原作は原泰久による戦国バトル漫画。2006年より『週刊ヤングジャンプ』で連載が開始されており、2012年からアニメ第一期、2013年からアニメ第二期、2020年からはアニメ第三期が放送されています。また2010年にはPlaystation Portable用のゲームが発売され、2019年には実写映画が公開されるなど、様々な媒体で展開されている人気作品です。舞台は春秋戦国時代の中国。戦争孤児である主人公の信と後の秦の始皇帝である政が今まで誰も成し遂げたことのない、中華統一を目指す物語となっています。史実を元にしたストーリーとなっていますが、登場人物の性格や風貌、各国の戦況などは漫画として見やすく面白くなるように脚色されています。今回は王座奪還までのあらすじを原作に沿って紹介していきたいと思います。ネタバレを含む内容となっているため、まだ見ていない方は気を付けてくださいね!
目次
天下の大将軍を目指す信と漂
春秋戦国時代、秦国の田舎で剣術の特訓に励む信と漂。二人は戦争孤児であり、集落の長に面倒を見てもらっていました。戦争孤児は普通なら奴隷にされるので、普通に生活出来ているだけでも恵まれているのですが、二人はこんな生活をいち早く抜け出したいと考えていました。信、漂が目指すもの・・・それは中華全土に響き渡る天下の大将軍!!貧しく、人脈もない二人が裕福な暮らしを手に入れるには、強くなり、戦争で武功を上げ、大将軍になるしか道はなかったのです。そのために家の仕事以外の時間は剣術の特訓に明け暮れ、その戦いの回数はなんと1253戦。二人の大将軍への本気度がわかりますね。

与えられたエントリ:

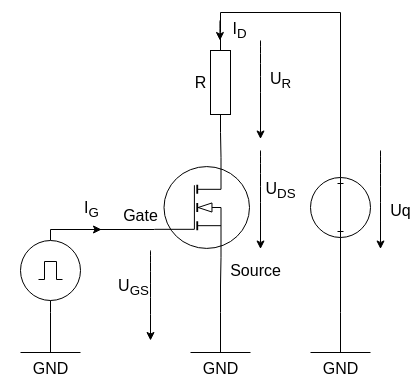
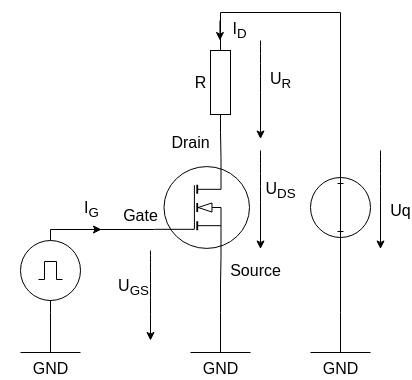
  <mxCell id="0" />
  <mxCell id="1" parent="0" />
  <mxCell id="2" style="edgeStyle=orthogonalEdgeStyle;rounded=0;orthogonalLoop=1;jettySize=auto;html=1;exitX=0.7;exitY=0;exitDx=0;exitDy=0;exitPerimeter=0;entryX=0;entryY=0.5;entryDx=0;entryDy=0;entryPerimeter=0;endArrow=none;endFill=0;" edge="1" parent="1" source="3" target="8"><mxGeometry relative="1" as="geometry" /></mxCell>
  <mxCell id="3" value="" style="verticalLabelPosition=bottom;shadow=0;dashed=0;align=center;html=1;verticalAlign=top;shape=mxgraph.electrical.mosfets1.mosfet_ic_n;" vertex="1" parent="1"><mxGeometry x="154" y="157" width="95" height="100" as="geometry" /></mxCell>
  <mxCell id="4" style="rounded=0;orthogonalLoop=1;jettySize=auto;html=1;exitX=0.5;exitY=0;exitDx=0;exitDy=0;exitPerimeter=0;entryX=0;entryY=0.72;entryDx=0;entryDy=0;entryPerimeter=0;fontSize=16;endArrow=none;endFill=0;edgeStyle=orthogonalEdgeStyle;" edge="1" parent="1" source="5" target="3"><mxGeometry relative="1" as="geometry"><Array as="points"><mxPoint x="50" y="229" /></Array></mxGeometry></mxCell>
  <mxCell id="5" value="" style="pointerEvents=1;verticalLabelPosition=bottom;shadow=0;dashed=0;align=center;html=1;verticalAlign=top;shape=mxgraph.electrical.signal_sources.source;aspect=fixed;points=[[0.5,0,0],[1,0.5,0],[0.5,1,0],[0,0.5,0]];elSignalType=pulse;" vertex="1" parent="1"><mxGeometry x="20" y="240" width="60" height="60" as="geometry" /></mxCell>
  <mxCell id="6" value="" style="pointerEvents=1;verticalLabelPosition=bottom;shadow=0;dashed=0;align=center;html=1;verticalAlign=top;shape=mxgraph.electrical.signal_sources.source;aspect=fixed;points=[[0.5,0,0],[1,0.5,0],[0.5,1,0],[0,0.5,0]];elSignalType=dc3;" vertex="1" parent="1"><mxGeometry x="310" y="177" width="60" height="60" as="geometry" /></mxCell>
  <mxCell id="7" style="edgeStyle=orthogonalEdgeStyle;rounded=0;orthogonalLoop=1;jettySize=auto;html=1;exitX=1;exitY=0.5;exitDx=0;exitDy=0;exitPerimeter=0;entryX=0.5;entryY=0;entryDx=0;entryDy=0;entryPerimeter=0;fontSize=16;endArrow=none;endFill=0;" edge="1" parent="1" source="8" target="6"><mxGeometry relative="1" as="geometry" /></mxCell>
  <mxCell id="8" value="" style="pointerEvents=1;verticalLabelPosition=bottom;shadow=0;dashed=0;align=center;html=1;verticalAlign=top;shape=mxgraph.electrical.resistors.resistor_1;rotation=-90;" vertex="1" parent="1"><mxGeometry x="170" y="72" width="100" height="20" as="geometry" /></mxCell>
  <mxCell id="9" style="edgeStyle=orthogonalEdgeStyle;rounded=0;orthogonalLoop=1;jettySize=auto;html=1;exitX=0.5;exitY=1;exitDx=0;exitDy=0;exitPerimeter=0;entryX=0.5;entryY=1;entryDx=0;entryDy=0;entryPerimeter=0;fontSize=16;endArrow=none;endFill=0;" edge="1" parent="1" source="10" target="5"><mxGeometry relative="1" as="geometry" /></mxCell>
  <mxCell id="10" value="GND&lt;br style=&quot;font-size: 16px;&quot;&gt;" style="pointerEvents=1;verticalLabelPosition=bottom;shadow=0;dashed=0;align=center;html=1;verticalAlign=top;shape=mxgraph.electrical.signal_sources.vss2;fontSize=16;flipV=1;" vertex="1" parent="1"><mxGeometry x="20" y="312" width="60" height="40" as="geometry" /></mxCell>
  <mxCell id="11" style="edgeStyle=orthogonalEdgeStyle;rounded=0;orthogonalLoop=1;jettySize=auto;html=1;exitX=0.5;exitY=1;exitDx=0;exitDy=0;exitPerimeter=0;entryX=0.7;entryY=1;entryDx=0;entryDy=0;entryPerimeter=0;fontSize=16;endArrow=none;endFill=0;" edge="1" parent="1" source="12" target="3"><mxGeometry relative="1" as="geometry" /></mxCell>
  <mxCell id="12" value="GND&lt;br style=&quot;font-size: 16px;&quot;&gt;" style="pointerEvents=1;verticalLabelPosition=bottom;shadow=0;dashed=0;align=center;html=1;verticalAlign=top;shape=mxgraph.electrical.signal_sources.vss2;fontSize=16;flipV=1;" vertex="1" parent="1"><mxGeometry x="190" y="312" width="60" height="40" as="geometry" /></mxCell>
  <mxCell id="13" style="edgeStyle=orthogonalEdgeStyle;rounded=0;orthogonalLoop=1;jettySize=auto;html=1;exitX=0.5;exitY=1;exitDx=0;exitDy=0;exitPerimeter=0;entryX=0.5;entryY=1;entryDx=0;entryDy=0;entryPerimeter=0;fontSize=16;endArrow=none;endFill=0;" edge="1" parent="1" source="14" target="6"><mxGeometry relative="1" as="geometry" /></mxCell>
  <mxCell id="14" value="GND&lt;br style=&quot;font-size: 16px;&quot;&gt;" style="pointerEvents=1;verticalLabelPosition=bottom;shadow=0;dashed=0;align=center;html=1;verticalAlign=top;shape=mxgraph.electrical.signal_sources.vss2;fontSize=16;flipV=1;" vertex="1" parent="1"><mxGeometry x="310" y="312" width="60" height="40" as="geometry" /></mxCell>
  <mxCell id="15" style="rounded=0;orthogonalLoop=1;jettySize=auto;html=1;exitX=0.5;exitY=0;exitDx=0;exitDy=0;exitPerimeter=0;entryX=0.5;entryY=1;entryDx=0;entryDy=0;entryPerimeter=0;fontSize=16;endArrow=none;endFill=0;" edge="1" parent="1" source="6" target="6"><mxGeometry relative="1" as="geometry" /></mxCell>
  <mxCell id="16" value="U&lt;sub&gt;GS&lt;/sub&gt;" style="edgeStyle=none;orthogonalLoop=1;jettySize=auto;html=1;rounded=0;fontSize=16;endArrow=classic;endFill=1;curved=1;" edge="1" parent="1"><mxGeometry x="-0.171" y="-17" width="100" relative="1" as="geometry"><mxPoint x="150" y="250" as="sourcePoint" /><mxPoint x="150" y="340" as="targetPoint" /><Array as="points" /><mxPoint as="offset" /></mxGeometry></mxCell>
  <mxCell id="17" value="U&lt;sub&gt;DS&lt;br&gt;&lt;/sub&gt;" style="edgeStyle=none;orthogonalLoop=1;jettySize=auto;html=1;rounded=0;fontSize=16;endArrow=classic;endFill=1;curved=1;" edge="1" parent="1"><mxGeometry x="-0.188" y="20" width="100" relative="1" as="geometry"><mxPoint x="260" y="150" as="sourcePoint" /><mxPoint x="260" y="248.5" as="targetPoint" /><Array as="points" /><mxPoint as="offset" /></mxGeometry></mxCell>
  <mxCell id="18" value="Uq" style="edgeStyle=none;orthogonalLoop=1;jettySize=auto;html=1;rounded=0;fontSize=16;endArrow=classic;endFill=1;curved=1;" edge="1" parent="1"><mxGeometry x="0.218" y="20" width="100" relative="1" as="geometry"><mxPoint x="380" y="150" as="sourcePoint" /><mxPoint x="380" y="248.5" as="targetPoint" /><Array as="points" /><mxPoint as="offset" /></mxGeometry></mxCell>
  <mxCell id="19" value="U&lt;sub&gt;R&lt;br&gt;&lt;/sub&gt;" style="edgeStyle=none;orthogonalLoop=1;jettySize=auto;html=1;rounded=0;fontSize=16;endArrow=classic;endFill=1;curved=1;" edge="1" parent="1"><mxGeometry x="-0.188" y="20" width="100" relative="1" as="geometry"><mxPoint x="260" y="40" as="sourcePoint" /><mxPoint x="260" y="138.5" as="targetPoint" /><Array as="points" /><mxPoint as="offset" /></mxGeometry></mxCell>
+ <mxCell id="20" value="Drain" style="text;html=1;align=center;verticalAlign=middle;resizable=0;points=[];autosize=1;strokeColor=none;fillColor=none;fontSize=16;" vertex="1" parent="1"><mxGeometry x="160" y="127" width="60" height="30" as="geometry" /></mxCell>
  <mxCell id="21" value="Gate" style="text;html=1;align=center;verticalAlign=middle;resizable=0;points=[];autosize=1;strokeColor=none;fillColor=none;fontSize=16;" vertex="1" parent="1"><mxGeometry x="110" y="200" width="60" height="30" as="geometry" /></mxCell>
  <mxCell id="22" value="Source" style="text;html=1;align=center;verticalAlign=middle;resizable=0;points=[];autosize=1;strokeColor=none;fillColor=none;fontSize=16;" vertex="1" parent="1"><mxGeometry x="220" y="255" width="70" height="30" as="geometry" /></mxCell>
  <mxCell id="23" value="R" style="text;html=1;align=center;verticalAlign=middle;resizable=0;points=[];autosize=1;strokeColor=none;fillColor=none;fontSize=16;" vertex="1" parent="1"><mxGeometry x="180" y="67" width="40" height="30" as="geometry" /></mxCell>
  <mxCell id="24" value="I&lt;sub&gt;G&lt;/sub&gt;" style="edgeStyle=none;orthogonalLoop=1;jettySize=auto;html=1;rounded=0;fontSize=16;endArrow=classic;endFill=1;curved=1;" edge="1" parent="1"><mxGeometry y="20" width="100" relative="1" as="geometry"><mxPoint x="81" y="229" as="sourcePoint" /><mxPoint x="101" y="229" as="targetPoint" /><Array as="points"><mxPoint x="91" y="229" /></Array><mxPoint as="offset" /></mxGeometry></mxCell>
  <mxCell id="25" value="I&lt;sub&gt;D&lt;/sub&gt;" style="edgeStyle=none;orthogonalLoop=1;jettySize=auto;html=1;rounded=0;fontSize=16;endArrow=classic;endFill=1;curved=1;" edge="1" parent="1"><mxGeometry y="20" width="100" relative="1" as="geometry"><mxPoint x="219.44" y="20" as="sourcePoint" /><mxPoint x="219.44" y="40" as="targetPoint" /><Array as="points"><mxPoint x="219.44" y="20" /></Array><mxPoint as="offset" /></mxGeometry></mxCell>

設問 1:
原文について、次の問いに答えてください。
(a) 原作の連載はいつ、どの雑誌で始まりましたか。
(b) 実写映画が公開されたのは何年ですか。
(c) 信と漂の特訓での戦いの回数は何戦ですか。
設問 2: エントリのうち、文字列「Drain」を含む行をすべて書き出してください。大文字と小文字は区別します。

回答全文 1:
(a) 2006年に『週刊ヤングジャンプ』で始まりました。
(b) 2019年です。
(c) 1253戦です。

回答全文 2:
+ <mxCell id="20" value="Drain" style="text;html=1;align=center;verticalAlign=middle;resizable=0;points=[];autosize=1;strokeColor=none;fillColor=none;fontSize=16;" vertex="1" parent="1"><mxGeometry x="160" y="127" width="60" height="30" as="geometry" /></mxCell>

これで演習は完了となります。